A simple example with default scan mode:

// no any scan-related configs are provided, that will use latest-full scan mode.
val query = spark.readStream
.format("paimon")
// by table name
.table("table_name")
// or by location
// .load("/path/to/paimon/source/table")
.writeStream
.format("console")
.start()

Paimon Structured Streaming also supports a variety of streaming read modes, it can support many triggers and many read limits.

These read limits are supported:

Key Default Type Description
read.stream.maxFilesPerTrigger
(none) Integer The maximum number of files returned in a single batch.
read.stream.maxBytesPerTrigger
(none) Long The maximum number of bytes returned in a single batch.
read.stream.maxRowsPerTrigger
(none) Long The maximum number of rows returned in a single batch.
read.stream.minRowsPerTrigger
(none) Long The minimum number of rows returned in a single batch, which used to create MinRowsReadLimit with read.stream.maxTriggerDelayMs together.
read.stream.maxTriggerDelayMs
(none) Long The maximum delay between two adjacent batches, which used to create MinRowsReadLimit with read.stream.minRowsPerTrigger together.

Example: One

Use org.apache.spark.sql.streaming.Trigger.AvailableNow() and maxBytesPerTrigger defined by paimon.

// Trigger.AvailableNow()) processes all available data at the start
// of the query in one or multiple batches, then terminates the query.
// That set read.stream.maxBytesPerTrigger to 128M means that each
// batch processes a maximum of 128 MB of data.
val query = spark.readStream
.format("paimon")
.option("read.stream.maxBytesPerTrigger", "134217728")
.table("table_name")
.writeStream
.format("console")
.trigger(Trigger.AvailableNow())
.start()

Example: Two

Use org.apache.spark.sql.connector.read.streaming.ReadMinRows.

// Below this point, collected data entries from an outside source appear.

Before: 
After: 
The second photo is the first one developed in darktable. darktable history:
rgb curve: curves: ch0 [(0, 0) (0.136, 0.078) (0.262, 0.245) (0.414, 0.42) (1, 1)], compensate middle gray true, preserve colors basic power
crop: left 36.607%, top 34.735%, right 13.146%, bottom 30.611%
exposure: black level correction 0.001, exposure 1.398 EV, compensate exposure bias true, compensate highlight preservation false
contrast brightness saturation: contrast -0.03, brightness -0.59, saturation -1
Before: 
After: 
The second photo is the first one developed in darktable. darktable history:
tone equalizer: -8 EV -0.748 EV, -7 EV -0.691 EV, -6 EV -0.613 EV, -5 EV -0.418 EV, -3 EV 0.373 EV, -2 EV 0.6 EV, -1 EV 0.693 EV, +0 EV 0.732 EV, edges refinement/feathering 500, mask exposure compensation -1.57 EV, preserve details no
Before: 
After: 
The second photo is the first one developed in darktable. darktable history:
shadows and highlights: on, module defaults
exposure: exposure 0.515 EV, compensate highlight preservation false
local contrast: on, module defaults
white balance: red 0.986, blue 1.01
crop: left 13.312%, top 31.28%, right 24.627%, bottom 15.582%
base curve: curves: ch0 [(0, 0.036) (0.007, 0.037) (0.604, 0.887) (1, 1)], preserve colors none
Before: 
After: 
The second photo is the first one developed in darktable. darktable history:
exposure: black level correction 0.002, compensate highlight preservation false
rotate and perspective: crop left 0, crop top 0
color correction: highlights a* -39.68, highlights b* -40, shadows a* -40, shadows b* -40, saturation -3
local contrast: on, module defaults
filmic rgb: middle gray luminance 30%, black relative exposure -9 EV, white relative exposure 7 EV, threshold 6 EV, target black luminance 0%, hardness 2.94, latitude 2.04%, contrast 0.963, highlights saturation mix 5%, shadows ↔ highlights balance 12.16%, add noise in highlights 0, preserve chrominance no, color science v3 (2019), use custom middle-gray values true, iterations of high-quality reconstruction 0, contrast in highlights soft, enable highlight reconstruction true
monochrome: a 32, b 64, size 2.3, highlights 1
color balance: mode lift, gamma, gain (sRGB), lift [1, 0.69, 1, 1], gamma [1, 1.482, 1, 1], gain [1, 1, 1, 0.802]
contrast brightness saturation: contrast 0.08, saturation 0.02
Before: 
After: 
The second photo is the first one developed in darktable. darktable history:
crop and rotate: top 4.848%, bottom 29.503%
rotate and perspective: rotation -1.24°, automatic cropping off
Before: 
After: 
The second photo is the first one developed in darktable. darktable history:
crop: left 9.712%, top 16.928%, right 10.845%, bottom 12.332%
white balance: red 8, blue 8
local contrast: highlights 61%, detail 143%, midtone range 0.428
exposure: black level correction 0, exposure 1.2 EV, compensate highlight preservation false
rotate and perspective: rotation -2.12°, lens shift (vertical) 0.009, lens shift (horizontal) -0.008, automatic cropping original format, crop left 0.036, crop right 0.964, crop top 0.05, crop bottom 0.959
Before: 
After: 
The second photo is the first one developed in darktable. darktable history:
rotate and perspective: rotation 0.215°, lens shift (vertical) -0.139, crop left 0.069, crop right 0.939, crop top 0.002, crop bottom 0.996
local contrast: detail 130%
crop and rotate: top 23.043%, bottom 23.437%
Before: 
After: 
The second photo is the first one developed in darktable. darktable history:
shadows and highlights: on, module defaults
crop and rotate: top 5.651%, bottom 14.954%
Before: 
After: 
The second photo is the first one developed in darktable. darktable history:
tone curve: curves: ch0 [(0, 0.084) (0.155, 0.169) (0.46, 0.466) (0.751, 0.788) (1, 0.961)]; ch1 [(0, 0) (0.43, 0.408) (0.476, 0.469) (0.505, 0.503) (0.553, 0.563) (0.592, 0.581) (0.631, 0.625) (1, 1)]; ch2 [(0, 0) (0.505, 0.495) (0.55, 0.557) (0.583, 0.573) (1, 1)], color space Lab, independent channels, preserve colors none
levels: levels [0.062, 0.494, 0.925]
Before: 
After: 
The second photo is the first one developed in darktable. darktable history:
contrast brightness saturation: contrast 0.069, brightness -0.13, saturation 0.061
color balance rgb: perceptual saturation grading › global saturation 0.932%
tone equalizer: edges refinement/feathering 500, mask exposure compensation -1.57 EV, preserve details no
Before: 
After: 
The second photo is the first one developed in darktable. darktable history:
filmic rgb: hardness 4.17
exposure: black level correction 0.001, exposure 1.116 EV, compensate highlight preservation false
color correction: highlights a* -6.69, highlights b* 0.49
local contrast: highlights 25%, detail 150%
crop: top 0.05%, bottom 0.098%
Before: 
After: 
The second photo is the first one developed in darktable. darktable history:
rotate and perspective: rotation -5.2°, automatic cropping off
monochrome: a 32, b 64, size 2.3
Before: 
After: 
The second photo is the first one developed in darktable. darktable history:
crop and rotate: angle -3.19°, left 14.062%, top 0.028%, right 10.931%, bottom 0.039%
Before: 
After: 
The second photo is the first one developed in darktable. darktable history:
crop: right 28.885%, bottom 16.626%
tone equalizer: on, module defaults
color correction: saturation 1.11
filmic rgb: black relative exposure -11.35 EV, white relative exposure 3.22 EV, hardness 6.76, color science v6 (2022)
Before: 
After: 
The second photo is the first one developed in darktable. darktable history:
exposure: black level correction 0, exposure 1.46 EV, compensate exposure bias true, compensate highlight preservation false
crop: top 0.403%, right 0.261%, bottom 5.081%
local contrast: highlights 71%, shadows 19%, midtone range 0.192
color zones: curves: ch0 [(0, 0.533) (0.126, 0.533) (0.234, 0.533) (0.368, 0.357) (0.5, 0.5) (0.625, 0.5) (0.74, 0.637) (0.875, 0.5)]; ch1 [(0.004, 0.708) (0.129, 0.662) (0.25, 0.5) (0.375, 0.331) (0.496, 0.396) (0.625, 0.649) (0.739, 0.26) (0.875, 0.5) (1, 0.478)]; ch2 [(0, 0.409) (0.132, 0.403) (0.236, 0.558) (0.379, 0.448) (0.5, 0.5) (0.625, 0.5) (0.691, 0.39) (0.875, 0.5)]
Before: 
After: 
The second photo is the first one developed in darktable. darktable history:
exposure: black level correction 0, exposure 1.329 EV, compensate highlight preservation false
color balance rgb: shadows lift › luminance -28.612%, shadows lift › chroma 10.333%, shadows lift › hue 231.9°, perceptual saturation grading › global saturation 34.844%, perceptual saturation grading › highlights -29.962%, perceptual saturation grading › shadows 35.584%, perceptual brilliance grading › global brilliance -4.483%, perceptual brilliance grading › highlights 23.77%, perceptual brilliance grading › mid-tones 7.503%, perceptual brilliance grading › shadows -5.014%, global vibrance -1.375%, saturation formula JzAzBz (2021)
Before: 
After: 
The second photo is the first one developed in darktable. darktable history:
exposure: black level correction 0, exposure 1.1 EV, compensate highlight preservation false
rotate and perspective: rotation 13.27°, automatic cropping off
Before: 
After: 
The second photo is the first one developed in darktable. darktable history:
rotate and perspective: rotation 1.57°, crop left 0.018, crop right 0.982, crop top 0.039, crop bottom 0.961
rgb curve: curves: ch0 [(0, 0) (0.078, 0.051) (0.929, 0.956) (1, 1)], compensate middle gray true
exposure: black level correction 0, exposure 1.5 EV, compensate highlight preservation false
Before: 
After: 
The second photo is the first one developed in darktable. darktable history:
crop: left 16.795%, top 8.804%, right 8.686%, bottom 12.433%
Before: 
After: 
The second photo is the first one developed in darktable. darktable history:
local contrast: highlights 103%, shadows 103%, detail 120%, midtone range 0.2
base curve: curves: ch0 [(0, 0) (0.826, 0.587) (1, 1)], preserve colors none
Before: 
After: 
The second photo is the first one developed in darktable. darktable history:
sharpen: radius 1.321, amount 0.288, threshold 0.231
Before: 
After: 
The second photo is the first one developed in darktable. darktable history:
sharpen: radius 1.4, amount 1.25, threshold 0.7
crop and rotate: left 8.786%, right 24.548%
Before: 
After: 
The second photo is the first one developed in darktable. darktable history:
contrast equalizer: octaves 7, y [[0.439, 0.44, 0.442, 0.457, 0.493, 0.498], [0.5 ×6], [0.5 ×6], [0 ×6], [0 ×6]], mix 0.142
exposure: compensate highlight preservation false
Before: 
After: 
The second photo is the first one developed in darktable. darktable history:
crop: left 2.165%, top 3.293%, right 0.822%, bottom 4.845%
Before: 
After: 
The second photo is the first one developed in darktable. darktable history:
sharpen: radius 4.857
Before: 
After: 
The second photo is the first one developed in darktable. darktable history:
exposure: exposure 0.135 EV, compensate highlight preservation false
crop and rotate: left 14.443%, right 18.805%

// It will not trigger a batch until there are more than 5,000 pieces of data,
// unless the interval between the two batches is more than 300 seconds.
val query = spark.readStream
.format("paimon")
.option("read.stream.minRowsPerTrigger", "5000")
.option("read.stream.maxTriggerDelayMs", "300000")
.table("table_name")
.writeStream
.format("console")
.start()

Paimon Structured Streaming supports read row in the form of changelog (add rowkind column in row to represent its change type) in two ways:

  • Direct streaming read with the system audit_log table
  • Set read.changelog to true (default is false), then streaming read with table location

Example:

// Option 1
val query1 = spark.readStream
.format("paimon")
.table("`table_name$audit_log`")
.writeStream
.format("console")
.start()

// Option 2
val query2 = spark.readStream
.format("paimon")
.option("read.changelog", "true")
.table("table_name")
.writeStream
.format("console")
.start()

/*
+I 1 Hi
+I 2 Hello
*/